El concepto de “inconsciente” surgió en la época victoriana, la cual se caracterizaba por establecer un enorme tabú respecto a la sexualidad. Al aceptar esta teoría, las personas admitieron la existencia del deseo sexual, pero lo depositaron en una instancia separada de ellos de modo que el inconsciente se convirtió en un recurso que nos evita asumir la responsabilidad por nuestros actos y pensamientos. Con la programación de la infancia, nos enseñaron a crear divisiones en nuestra consciencia y ocultar, incluso de nosotros mismos, todo lo que juzgamos como “malo” respecto a nuestra personalidad.

Cuando dormimos, una parte del espíritu, conocida como cuerpo astral, sale del cuerpo físico pero se mantiene conectada a él a través del cordón de plata. La mayoría de las veces se queda dentro del aura, que es la energía que nos rodea y donde se almacena nuestra información espiritual. En el aura se encuentran imágenes dispersas de nuestras emociones, recuerdos, momentos presentes, vestigios de vidas pasadas y eventos probables en el futuro.

Al pasearnos a través del aura, estas imágenes se nos presentan de manera ilógica, por eso al soñar saltamos de una escena en la oficina a un viaje en burro a través del océano. Varias de las imágenes que se manifiestan son producto de las emociones en que hemos enfocado la consciencia, tanto en esta vida como en vidas pasadas. Incluso, si la emoción es muy fuerte, la persona, aunque esté dormida, vive la imagen de su emoción, es lo que le ocurre a los sonámbulos.

En algún momento del sueño, la consciencia puede cambiar de enfoque y en vez de concentrarse en las funciones corporales o en las imágenes del aura, logra despegarse del cuerpo y acceder otros niveles astrales. Los sueños que se sienten reales y se recuerdan con mucha claridad se producen en otros niveles de consciencia en los que podemos encontrarnos con gente que ha fallecido, ver imágenes del futuro y hasta visitar otros planetas. Estos sueños son como visitar la biblioteca astral en la cual toda la información de la Universa es accesible si buscamos adecuadamente.

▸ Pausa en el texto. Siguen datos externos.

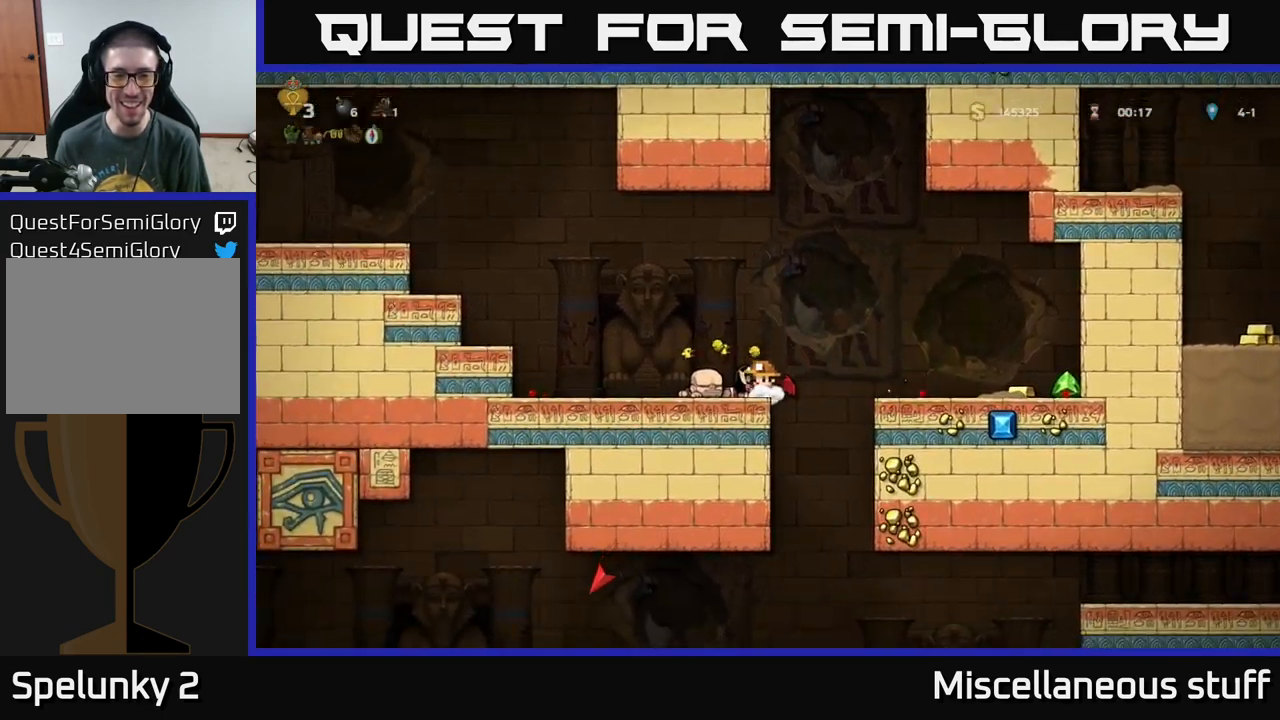
{"buttons": ["DPAD_LEFT"], "left_stick": "center", "events": [[16, "X", "down"], [83, "DPAD_DOWN", "up"], [83, "DPAD_LEFT", "down"], [116, "X", "up"], [383, "A", "down"], [483, "A", "up"]]}
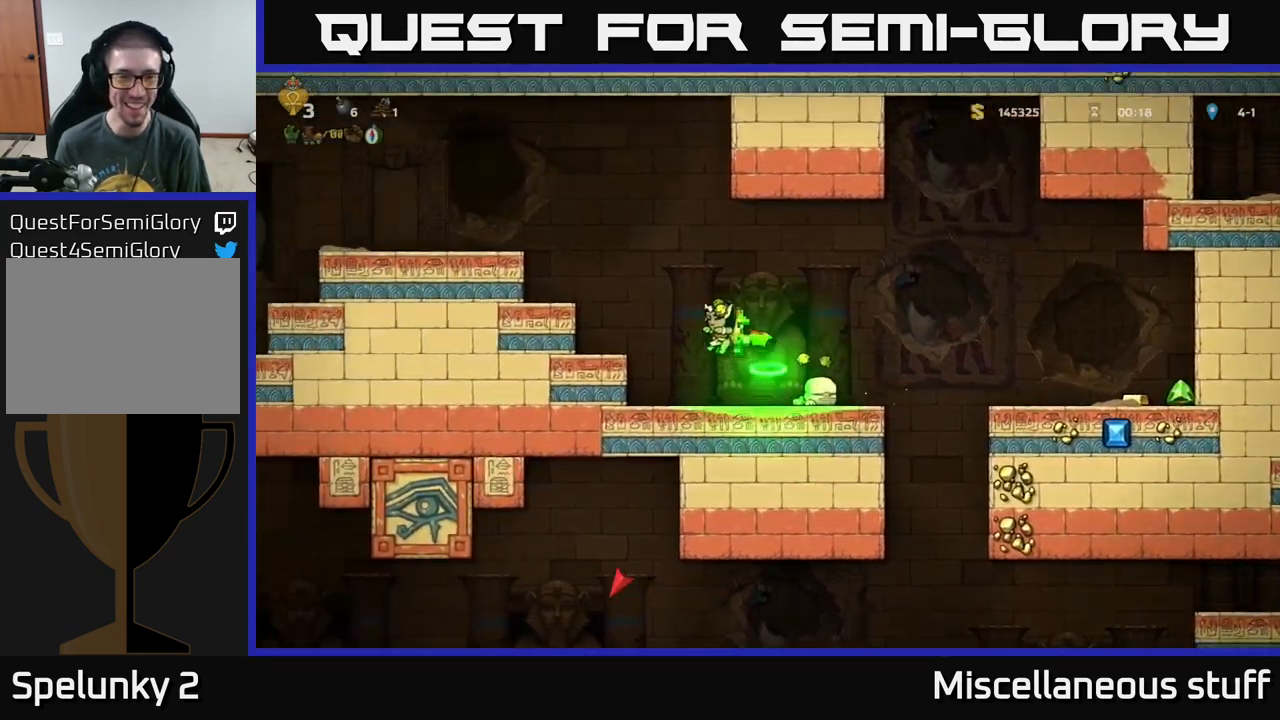
{"buttons": ["DPAD_LEFT"], "left_stick": "center", "events": [[50, "A", "down"], [250, "A", "up"]]}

El sueño lúcido consiste en entrenar el cuerpo astral y guiarlo de manera consciente durante los sueños. Quienes los experimentan son capaces de reconocer que están soñando y manipulan sus sueños con la confianza de saber que hagan lo que hagan, su cuerpo físico está seguro. Hay diversas técnicas que nos permiten inducirnos a un sueño lúcido e incluso, con algunos años de práctica, no sólo se exploran niveles astrales, sino también lo que ocurre alrededor del cuerpo.

Este tipo de experiencias se conocen como viajes astrales. En un viaje astral es posible salir del cuerpo y vernos a nosotros mismos recostados en la cama, andar por la habitación o flotar hacia otros mundos, pero siempre conectados al cuerpo a través del hilo de plata. Si nuestra consciencia se enfoca con gran intensidad, incluso conseguiríamos mover objetos.

Quizá estas experiencias extra-corporales llegan a generar temor en algunas personas, sin embargo, una vez que reconocemos nuestra naturaleza espiritual, es más sencillo separarnos momentáneamente del cuerpo y explorar las infinitas posibilidades que nuestra consciencia logra alcanzar cuando deja de enfocarse en emociones negativas.

En el mundo de los sueños no hay imposibles, allí podemos teletransportarnos, volar, atravesar paredes, conocer información de nuestro pasado, del futuro o viajar a cualquier lugar, y todo esto, desde la comodidad de la almohada.